■ **Work required**:
Check each statement (a), (b), (c) against the reviews and answer yes or no, quoting the exact words from the reviews that decide it. (a) The reviewer of The Last Ship claims to be an expert on naval procedures. (b) In one episode, a team of commandos gets halfway through a Russian warship without meeting any Russian sailors. (c) The reviewer of The Finest Hours thought the action scenes and effects were weak.

___ Provided passage ___

Give me a break. I can understand fudging naval protocol to some degree to heighten the drama but you have to at least maintain the main antagonist in this story--the plague itself.
The Last Ship: Dead Reckoning (2014)
tasic from Thailand is absolutely right
This show has a great premise, strong, suspenseful story lines and some likable, layered characters. Admittedly, I'm a sucker for apocalyptic plague thrillers.
But after watching the first season, I have to say that almost every episode is sabotaged by one or two moments of complete unbelievability--either in the behavior of the characters or the workings of a naval warship (and I'm no authority on naval procedures, but I can rub two thoughts together).
In addition to the ridiculous moments tasic described (which I also noticed as I was watching the show) there was the moment where the crew of the Nathan James use about ten feet of Reynolds Wrap and a couple of light stands to replicate the radar signature of a ship that must be at least 200 feet long and four stories tall, and another where they try to convince us that a Soviet destroyer doesn't have the capability to detect when another ship floating within view has started or stopped its engines through hydrophones.
In another episode, a small team of commandos is able to infiltrate a Russian warship (who are expecting them to arrive) and sneak through half its length without encountering a single Russian sailor. It was pretty ludicrous.
It's a pity, because these moments just take you out of what could be a very good series and make you say, "Oh, come on. Do you really expect me to believe this?"
The Finest Hours (2016)
The moments of high suspense work, troughs between the waves not so much
The main story worked well. The action scenes and effects were great. I found it quite suspenseful.

___ Supplied entries ___

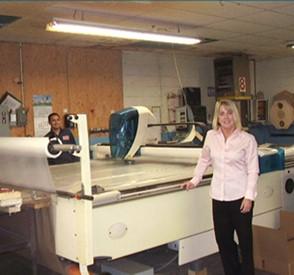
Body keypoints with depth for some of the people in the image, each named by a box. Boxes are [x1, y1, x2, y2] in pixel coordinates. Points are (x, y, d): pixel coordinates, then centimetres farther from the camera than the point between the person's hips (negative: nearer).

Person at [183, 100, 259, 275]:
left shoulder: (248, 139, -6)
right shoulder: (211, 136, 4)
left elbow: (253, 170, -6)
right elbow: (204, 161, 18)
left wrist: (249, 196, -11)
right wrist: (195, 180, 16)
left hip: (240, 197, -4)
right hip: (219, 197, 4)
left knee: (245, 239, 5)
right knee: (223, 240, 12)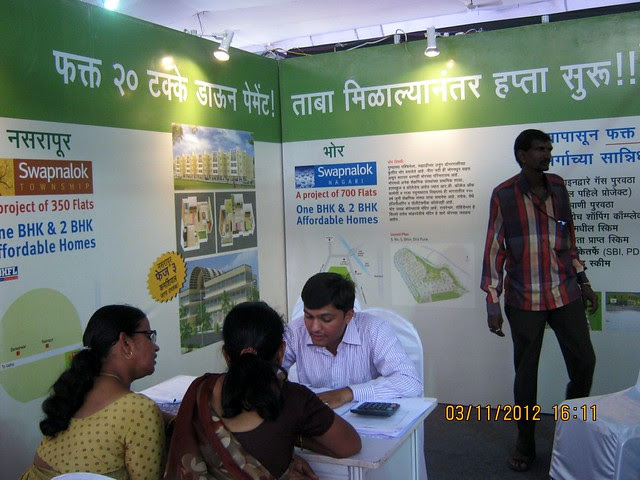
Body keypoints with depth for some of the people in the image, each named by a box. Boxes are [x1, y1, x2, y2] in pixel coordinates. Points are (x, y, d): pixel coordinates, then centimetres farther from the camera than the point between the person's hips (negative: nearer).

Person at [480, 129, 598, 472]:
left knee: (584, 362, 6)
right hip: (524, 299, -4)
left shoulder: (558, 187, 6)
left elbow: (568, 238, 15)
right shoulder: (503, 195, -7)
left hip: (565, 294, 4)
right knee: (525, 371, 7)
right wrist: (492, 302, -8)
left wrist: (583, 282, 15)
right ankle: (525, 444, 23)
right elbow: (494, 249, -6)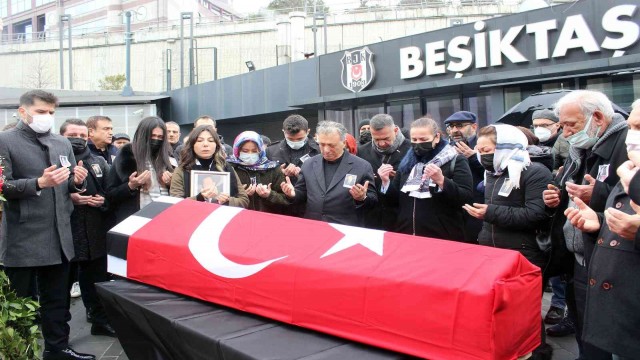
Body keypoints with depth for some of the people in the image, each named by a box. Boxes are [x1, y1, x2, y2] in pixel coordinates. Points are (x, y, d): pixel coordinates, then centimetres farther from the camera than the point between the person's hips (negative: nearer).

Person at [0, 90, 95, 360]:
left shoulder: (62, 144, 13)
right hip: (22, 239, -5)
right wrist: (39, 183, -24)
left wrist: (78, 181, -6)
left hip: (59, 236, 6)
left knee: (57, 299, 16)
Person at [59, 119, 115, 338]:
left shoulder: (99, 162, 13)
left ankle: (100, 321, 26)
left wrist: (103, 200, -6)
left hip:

___
___ Supplied entries ___

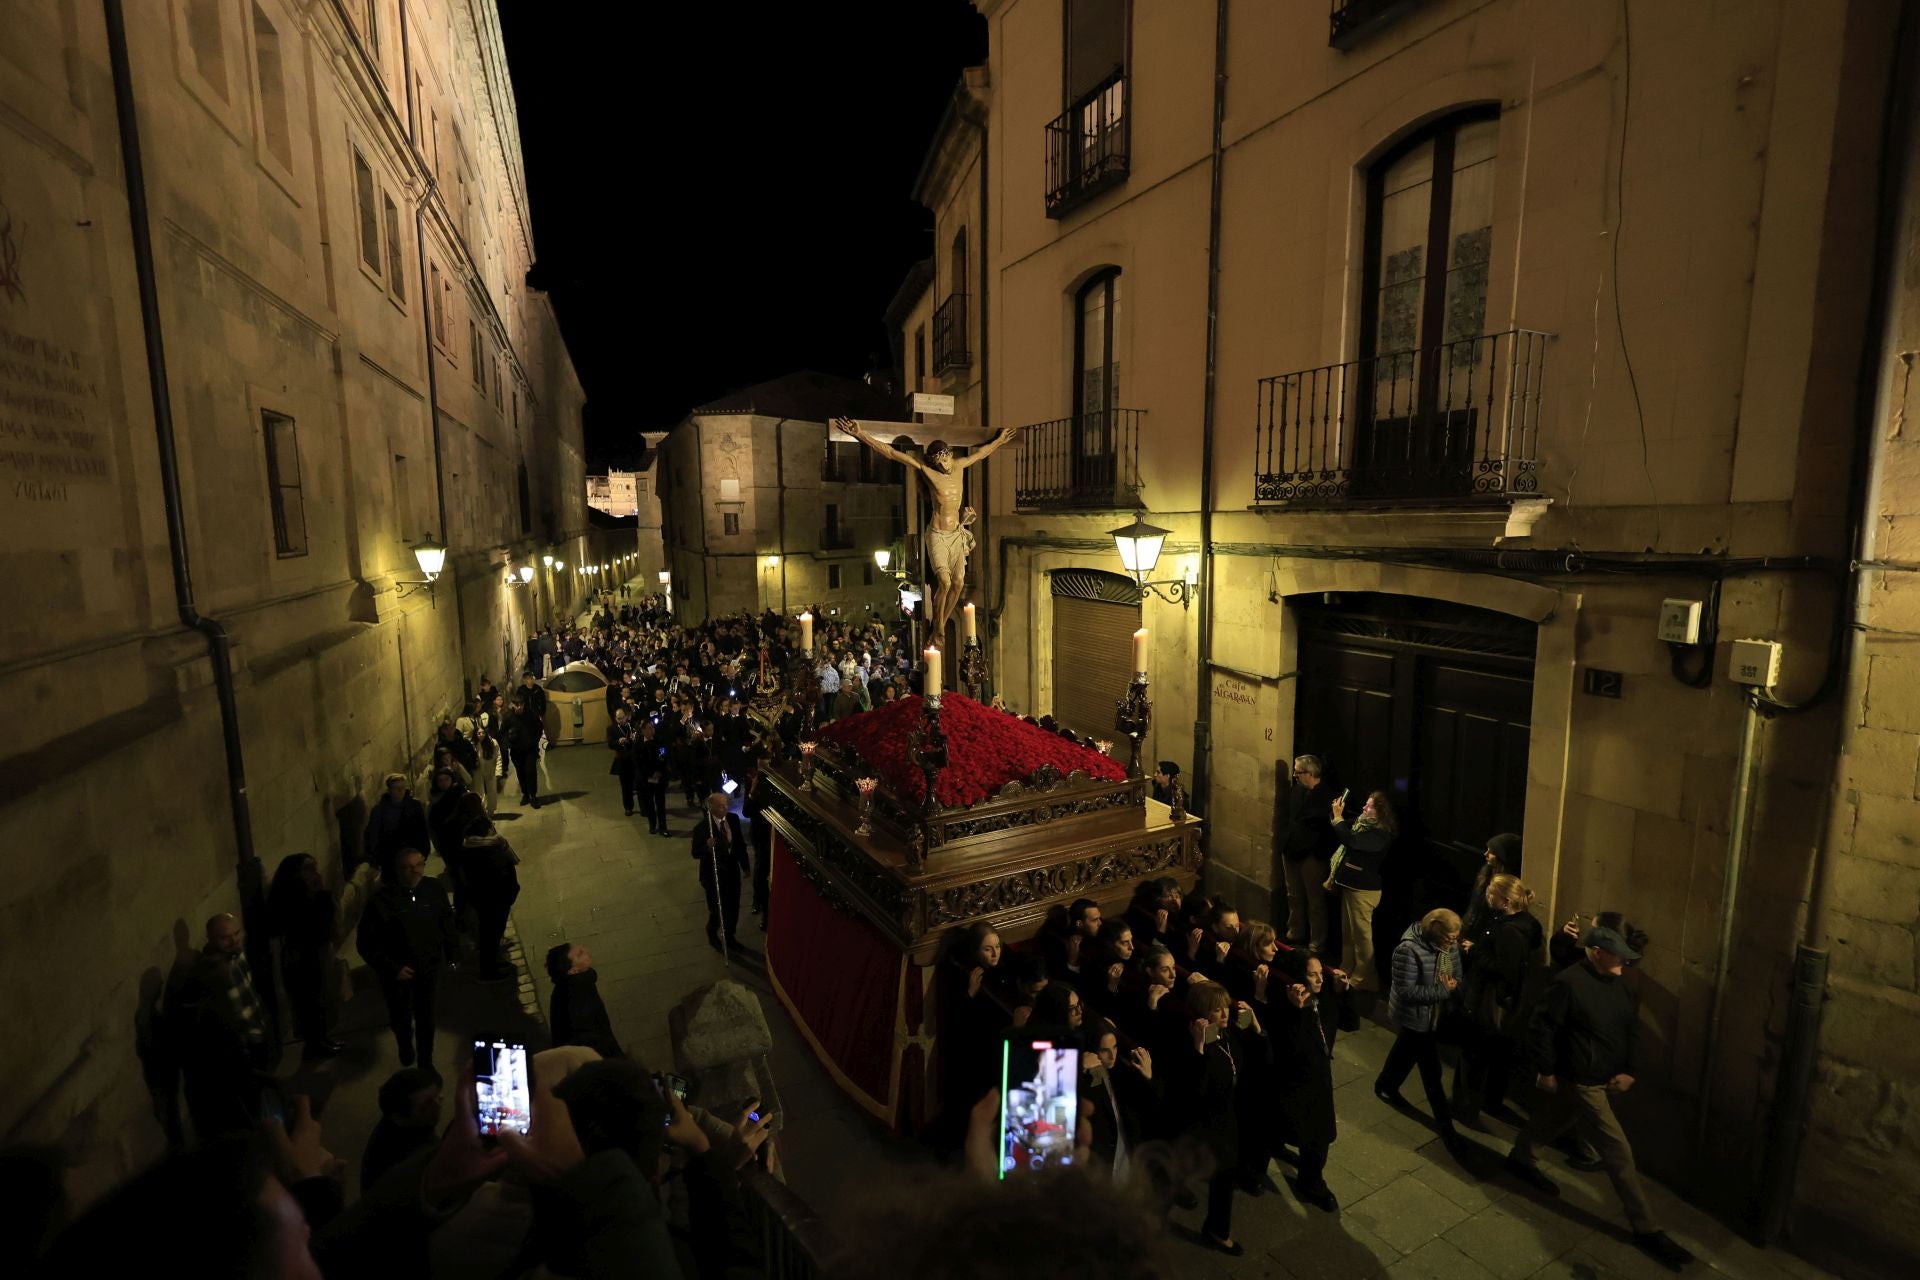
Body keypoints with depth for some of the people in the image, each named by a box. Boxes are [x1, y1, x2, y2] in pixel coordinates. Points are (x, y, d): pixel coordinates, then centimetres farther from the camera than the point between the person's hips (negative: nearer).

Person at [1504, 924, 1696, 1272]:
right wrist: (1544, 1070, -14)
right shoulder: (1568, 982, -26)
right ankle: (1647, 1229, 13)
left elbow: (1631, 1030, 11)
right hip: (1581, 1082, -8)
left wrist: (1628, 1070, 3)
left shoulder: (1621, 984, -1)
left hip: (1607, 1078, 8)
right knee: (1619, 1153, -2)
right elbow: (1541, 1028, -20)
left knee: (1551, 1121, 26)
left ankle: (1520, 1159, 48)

___

■ **Answer to the problem**:
(a) No: "I'm no authority on naval procedures"
(b) Yes: "sneak through half its length without encountering a single Russian sailor"
(c) No: "The action scenes and effects were great."